● **EXERCISE INSTRUCTIONS**:
Would you output the entries below only from the line containing "5: (245, 407)" through the line containing "42: (225, 419)", exactly as they stand and with both ends included?

● **DATA PROVIDED**:
---
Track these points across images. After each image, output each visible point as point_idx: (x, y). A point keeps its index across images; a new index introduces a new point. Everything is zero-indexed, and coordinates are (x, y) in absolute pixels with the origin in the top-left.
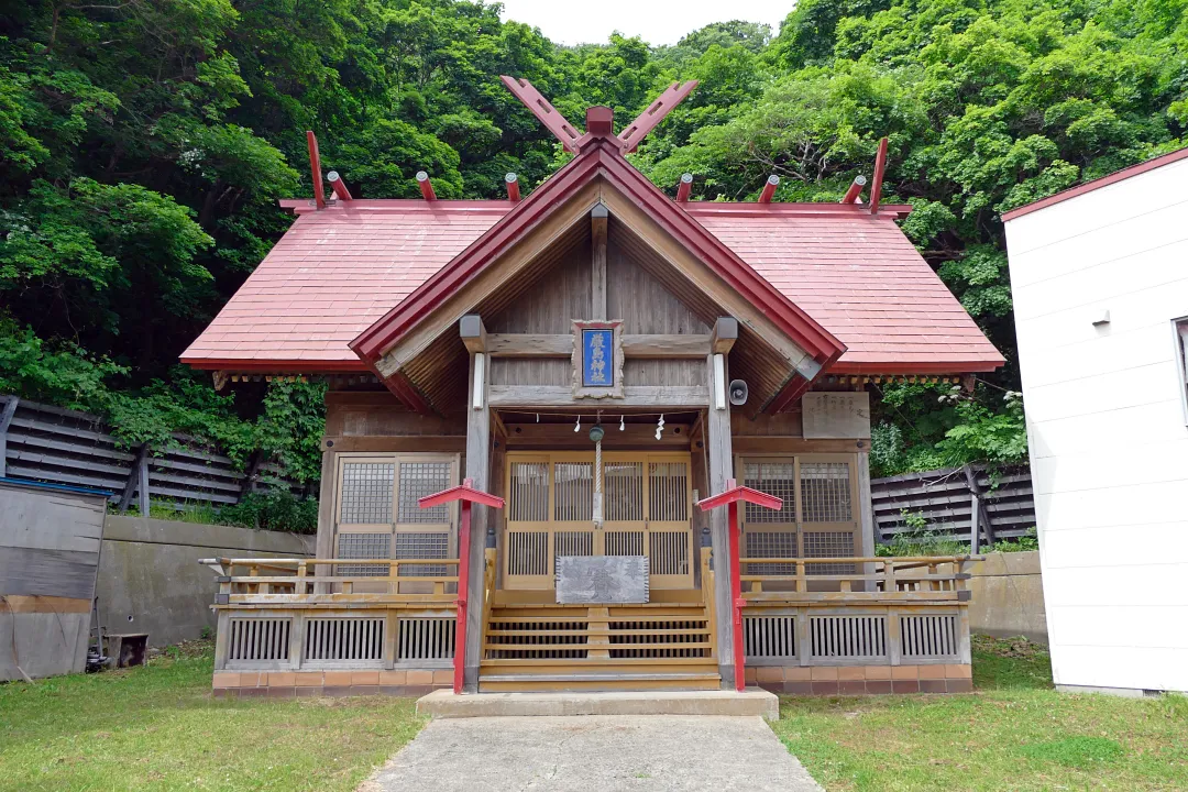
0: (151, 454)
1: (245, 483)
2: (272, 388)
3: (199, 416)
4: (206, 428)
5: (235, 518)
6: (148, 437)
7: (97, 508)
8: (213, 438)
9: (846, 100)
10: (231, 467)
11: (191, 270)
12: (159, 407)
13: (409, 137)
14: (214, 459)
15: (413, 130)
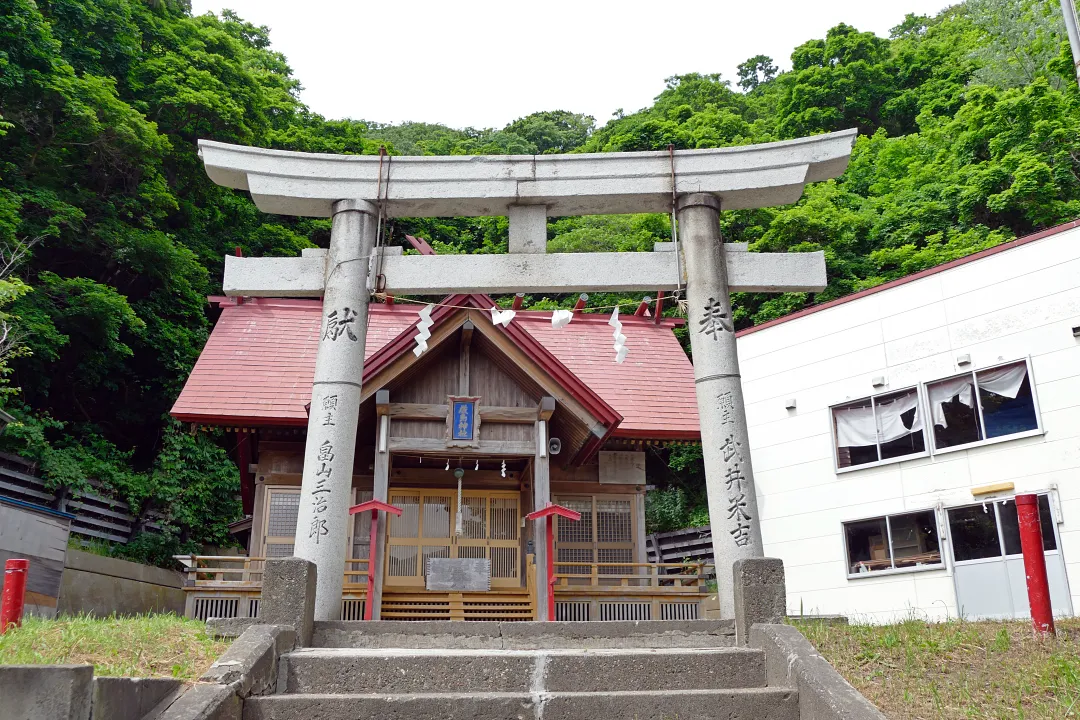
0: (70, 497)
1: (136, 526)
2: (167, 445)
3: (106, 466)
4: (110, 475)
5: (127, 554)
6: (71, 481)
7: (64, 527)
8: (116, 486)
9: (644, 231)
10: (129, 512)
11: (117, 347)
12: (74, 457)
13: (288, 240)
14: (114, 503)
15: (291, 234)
---
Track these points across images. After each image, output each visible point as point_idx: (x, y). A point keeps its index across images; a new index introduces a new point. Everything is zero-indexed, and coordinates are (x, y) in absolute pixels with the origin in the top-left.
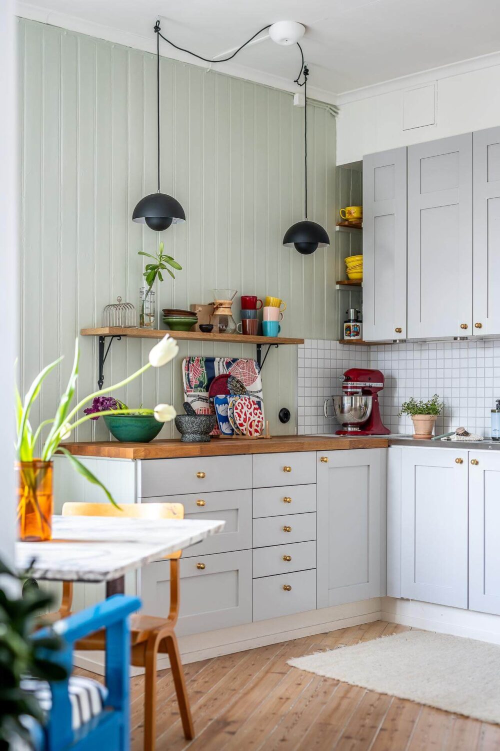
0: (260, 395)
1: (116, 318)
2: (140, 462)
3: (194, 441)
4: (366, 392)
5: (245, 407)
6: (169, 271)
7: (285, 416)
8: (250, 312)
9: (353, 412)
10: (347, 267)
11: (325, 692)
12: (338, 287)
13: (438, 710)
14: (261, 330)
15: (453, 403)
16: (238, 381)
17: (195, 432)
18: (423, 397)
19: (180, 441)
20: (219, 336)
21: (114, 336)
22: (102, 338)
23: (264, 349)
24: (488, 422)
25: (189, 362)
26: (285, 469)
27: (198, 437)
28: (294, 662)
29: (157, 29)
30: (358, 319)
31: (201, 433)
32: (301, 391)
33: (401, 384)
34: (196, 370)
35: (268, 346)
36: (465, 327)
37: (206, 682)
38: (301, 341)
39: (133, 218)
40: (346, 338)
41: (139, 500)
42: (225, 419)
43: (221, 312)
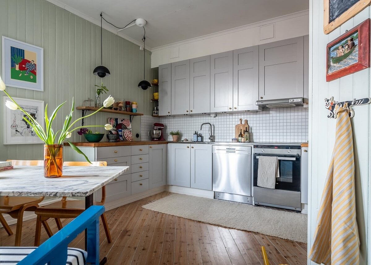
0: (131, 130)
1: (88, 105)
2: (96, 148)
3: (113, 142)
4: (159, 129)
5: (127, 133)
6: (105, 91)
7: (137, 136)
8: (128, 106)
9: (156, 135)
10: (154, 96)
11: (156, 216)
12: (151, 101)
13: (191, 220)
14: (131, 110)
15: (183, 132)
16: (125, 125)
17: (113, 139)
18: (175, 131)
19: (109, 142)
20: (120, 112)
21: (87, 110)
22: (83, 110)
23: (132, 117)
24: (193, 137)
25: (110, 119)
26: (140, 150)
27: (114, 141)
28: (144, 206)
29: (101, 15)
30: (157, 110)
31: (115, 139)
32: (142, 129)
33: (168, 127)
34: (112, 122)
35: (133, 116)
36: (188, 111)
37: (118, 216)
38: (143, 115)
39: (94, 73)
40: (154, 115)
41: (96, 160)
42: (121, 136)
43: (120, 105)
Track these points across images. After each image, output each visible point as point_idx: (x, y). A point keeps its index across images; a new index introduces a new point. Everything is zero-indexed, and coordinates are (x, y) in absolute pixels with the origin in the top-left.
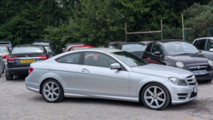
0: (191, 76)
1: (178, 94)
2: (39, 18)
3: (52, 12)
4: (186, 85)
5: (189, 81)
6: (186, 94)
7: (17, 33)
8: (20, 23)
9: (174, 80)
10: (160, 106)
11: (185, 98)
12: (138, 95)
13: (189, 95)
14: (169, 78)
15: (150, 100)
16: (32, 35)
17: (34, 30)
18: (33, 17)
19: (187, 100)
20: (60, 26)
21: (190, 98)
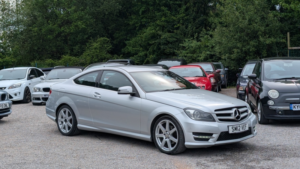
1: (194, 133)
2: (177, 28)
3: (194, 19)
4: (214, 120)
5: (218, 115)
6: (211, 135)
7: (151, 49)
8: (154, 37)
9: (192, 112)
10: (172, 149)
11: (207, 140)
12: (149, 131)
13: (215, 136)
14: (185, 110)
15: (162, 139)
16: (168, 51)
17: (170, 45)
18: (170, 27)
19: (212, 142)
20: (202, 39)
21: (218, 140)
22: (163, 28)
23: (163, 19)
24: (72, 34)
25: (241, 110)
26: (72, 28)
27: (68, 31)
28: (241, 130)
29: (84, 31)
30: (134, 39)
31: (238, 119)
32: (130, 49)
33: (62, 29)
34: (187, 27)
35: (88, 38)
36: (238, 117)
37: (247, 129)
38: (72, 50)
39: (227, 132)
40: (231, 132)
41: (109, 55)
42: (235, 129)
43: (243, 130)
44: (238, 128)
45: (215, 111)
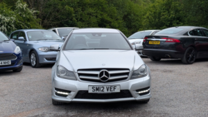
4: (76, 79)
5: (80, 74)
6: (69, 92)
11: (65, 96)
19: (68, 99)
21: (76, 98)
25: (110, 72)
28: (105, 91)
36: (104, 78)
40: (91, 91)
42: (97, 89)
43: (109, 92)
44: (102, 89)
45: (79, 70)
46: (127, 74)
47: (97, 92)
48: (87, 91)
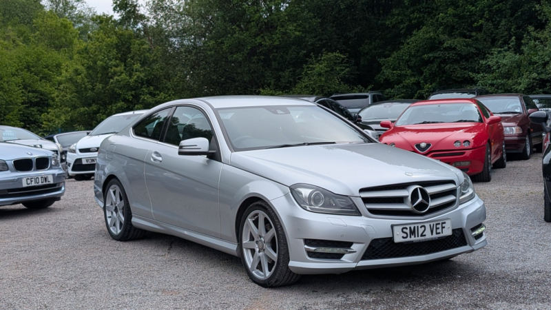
---
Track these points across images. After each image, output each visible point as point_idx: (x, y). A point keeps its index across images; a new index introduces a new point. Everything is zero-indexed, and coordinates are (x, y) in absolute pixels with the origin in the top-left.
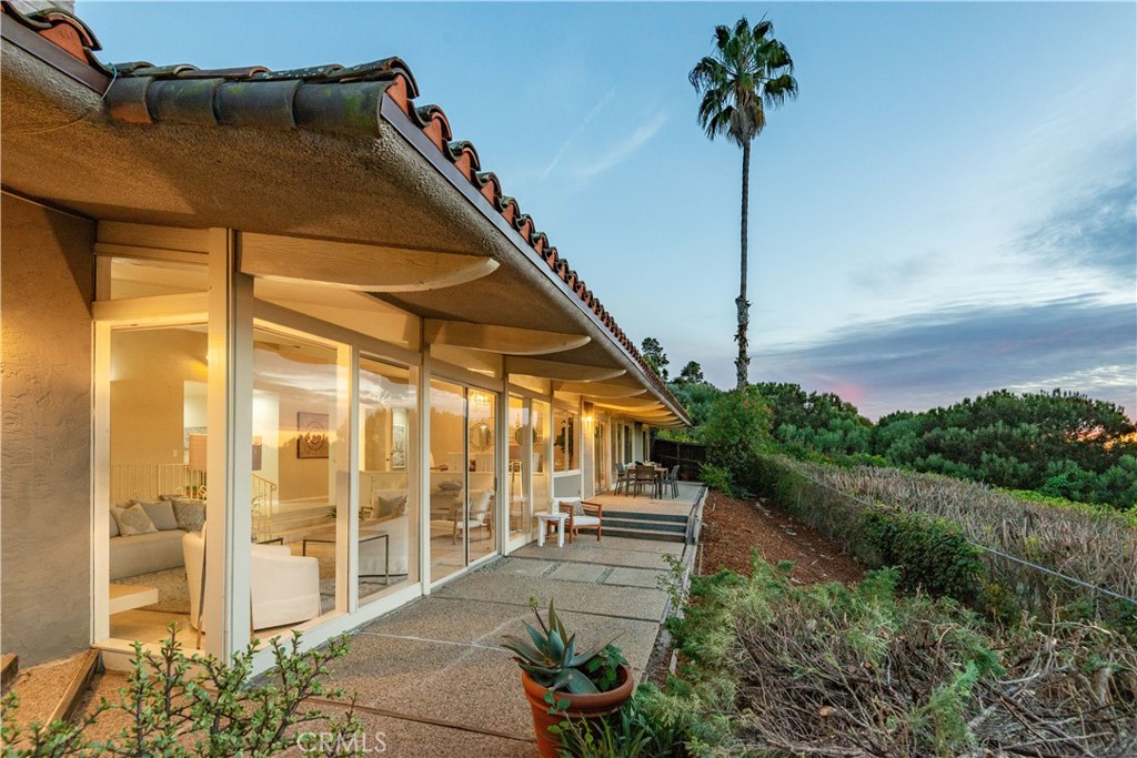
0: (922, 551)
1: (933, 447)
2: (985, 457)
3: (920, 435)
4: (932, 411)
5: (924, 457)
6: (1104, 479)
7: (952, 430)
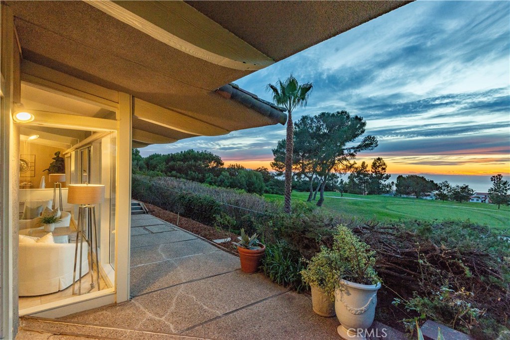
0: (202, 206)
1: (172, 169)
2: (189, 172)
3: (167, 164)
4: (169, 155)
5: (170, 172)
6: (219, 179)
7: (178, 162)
---
● **ANSWER FOR THIS EXERCISE**:
5: (245, 407)
6: (169, 271)
7: (285, 416)
8: (250, 312)
9: (353, 412)
10: (347, 267)
11: (325, 692)
12: (338, 287)
13: (438, 710)
14: (261, 330)
15: (453, 403)
16: (238, 381)
17: (195, 432)
18: (423, 397)
19: (180, 441)
20: (219, 336)
21: (114, 336)
22: (102, 338)
23: (264, 349)
24: (488, 422)
25: (189, 362)
26: (285, 469)
27: (198, 437)
28: (294, 662)
29: (157, 29)
30: (358, 319)
31: (201, 433)
32: (301, 391)
33: (401, 384)
34: (196, 370)
35: (268, 346)
36: (465, 327)
37: (206, 682)
38: (301, 341)
39: (133, 218)
40: (346, 338)
41: (139, 500)
42: (225, 419)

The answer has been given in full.